Dr. Catrin Wigley at University Hospitals Coventry and Warwickshire NHS Trust and colleagues analyzed six National Health Service patient information leaflets from across England for total hip replacement and found that the average readability level was age 17, even though the average Brit reads at a 4th-grade level. You’d have to have the reading comprehension of a high school senior to understand from these brochures what a hip replacement is, why you need it and what complications might occur.
The researchers recruited 57 nearby elementary school children ages 8 to 10 to help revise the content.
After a lesson about hip replacement, the children were asked to write their own leaflet and draw an image to illustrate it. They were given four headings: indications for surgery, complications of surgery, before the procedure, and the procedure.
What the children came up with was clear, concise and without sugarcoating.
“Your hip is old and rotten,” says Mohammed.
“It is past its sell-by date,” adds Jaime.
What is not allowed before surgery? Coca Cola, fries, and chocolate, according to Lilly.
Of course, no one is suggesting we actually let children write the guides, but maybe we can learn something from their approach.
The authors write: “What better way to write a new leaflet than by engaging with 9-year-old children, so that we can begin to appreciate the disparity in the language we use to convey information through formal patient information leaflets.”
It’s a novel experiment, but can’t really work in practice, according to Cynthia Baur, director of the Horowitz Center for Health Literacy at the University of Maryland’s Public School of Health.
“While children may be able to say things simply, they don’t have the context and experience to recognize aspects of topics that might need more in-depth information or explanation, and they can’t anticipate adult concerns,” Baur says.
But it may shed fresh light on a problem that has been percolating for decades.
Low health literacy leads to poor outcomes for patients and millions of dollars in unnecessary health costs. Countless commissions and organizations have developed plans for improvement. In 2010, the U.S. Department of Health and Human Services published a 73-page action plan to improve health literacy and called for making it a public health priority.
The proliferation of computer-generated patient leaflets was supposed to help.

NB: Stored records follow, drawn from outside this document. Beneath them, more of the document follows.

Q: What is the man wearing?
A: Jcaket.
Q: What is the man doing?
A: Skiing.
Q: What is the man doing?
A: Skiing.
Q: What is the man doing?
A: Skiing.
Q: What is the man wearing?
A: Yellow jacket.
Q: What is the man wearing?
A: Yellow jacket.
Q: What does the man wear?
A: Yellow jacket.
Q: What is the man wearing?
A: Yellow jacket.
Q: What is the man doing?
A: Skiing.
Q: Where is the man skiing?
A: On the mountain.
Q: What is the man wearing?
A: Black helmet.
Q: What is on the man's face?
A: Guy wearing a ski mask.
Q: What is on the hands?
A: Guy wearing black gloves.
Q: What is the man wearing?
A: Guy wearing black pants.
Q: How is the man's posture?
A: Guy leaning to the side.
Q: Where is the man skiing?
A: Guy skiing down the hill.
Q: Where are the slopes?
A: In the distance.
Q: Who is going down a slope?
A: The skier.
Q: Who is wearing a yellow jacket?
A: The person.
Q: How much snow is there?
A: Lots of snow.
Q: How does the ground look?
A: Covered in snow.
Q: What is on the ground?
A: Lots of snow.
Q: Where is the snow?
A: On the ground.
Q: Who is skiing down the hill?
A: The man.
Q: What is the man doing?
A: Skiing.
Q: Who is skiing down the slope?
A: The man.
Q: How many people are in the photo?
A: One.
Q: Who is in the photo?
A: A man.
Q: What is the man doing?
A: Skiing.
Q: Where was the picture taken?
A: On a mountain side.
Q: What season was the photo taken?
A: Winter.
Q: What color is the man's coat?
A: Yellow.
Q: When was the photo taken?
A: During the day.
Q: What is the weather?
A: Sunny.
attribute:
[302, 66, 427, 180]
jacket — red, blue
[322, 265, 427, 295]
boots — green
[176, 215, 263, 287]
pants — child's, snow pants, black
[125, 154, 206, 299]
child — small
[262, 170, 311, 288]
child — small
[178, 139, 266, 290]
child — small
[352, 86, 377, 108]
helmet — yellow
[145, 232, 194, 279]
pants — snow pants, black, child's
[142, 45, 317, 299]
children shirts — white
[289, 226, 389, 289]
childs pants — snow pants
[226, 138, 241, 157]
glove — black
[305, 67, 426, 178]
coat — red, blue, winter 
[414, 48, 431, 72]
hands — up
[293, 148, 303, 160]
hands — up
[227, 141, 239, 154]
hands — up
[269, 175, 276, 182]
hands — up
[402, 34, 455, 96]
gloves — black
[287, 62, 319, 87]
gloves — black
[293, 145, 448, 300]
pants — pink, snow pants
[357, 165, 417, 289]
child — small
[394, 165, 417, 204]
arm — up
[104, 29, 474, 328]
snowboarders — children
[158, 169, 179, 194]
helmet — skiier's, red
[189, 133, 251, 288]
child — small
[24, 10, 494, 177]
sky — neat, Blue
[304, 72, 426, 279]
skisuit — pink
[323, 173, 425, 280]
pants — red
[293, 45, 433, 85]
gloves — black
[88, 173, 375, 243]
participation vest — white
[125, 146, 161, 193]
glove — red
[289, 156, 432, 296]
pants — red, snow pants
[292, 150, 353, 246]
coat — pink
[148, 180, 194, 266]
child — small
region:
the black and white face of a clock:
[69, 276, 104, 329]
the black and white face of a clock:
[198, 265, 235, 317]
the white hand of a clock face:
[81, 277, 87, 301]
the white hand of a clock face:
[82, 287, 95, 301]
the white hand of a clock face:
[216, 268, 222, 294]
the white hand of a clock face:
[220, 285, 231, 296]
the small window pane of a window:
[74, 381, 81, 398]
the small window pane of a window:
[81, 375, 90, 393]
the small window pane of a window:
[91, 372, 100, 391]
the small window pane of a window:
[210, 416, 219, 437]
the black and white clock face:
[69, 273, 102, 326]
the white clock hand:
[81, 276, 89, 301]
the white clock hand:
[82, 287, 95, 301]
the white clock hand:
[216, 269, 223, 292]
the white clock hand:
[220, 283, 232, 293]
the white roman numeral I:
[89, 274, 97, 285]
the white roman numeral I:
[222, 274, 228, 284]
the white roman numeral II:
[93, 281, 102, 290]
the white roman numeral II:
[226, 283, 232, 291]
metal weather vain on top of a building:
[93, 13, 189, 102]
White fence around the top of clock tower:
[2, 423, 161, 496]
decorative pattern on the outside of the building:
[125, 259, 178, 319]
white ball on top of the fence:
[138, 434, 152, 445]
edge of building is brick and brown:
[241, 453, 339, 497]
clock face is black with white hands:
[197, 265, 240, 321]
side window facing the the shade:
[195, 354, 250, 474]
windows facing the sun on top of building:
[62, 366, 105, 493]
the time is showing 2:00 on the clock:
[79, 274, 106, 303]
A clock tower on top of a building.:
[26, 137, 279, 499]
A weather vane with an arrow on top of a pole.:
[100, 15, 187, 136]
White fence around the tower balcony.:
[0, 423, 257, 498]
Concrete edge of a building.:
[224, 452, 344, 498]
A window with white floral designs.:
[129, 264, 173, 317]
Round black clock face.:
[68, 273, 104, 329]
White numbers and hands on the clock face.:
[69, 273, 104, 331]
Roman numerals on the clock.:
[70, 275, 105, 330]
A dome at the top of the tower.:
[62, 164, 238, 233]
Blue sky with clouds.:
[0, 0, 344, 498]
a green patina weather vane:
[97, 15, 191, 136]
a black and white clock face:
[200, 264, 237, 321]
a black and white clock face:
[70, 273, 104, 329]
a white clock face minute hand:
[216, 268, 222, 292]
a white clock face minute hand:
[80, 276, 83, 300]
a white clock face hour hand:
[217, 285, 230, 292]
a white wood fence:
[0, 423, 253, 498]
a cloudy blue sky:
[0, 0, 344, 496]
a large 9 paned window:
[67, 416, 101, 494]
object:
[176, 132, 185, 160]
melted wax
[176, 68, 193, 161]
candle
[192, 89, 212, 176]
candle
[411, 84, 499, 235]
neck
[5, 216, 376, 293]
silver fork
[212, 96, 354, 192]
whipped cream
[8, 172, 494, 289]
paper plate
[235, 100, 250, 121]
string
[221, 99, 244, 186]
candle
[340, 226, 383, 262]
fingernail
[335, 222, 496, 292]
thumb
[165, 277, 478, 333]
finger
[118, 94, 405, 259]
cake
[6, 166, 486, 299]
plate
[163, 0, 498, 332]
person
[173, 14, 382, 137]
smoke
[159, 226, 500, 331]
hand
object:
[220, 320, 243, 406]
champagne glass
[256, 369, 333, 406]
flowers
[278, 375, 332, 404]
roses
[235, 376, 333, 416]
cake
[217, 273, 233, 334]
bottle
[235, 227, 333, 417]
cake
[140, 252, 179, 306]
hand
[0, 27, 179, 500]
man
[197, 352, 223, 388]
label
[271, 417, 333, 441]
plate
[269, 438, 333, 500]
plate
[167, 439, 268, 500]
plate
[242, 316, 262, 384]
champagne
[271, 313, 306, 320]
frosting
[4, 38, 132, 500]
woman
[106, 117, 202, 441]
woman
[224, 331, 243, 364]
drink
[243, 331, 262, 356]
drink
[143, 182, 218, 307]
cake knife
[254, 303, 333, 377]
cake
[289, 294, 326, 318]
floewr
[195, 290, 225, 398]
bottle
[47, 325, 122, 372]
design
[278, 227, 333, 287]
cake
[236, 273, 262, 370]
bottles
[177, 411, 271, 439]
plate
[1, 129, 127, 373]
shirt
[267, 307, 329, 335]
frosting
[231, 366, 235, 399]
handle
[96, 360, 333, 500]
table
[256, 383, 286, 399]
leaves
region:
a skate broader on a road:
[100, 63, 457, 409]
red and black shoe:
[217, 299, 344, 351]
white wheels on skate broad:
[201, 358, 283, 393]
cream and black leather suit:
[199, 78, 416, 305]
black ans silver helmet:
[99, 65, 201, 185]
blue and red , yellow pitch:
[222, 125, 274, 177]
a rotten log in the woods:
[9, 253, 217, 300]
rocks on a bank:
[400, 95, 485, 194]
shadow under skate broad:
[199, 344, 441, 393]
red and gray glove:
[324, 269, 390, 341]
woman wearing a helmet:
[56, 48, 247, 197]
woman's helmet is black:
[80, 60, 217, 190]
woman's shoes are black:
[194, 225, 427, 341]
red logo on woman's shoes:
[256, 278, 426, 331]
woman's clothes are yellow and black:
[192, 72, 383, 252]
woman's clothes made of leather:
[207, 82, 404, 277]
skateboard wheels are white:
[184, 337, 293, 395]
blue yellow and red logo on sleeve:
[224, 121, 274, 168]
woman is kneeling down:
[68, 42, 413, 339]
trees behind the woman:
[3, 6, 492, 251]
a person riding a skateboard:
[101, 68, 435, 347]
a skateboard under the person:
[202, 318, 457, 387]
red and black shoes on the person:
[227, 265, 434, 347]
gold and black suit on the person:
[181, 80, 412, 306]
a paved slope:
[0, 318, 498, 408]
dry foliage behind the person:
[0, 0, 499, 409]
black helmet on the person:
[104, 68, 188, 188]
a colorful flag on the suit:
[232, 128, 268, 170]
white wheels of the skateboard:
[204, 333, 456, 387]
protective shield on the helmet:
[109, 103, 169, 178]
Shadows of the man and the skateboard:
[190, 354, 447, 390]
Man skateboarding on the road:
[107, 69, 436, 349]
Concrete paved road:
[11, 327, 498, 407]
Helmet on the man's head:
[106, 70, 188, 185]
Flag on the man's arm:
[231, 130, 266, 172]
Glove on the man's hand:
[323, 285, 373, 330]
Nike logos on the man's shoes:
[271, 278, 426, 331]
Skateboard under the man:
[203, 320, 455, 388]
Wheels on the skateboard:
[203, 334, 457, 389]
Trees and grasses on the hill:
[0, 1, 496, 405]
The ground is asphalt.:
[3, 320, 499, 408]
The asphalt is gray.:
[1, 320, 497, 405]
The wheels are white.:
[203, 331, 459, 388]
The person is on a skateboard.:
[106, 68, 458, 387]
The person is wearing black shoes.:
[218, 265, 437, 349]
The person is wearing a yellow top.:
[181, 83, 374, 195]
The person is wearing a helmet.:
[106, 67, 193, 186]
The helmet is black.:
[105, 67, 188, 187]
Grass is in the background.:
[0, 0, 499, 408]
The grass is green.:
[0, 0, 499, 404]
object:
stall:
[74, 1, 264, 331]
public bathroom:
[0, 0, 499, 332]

Yet measurement tools with great names like Simple Measure of Gobbledygook (SMOG) and Gunning Fog (GFI) show that these patient education materials are often too complex for the average person.
“I definitely think patient materials have improved, but they are still far from where they need to be,” says Baur, who edited the HHS action plan and created the Centers for Disease Control and Prevention’s health literacy site prior to her appointment at Maryland. “These tools, along with audience testing, of the materials will make health materials much better much faster.”
So can we learn something from the experiment? Maybe simplicity. “Let’s take our cue from the children and begin speaking honestly and to the point with our patients in a language they understand,” Wigley and her colleagues write in their analysis.
What works, says Bauer, is involving the intended recipients. “Health care organizations that truly care about excellent patient experiences and well-being will find ways to involve patients, caregivers and others in the routine development of all types of health communication, even forms and facility signs,” she says.
The paper was published this week in the Christmas edition of the British Medical Journal.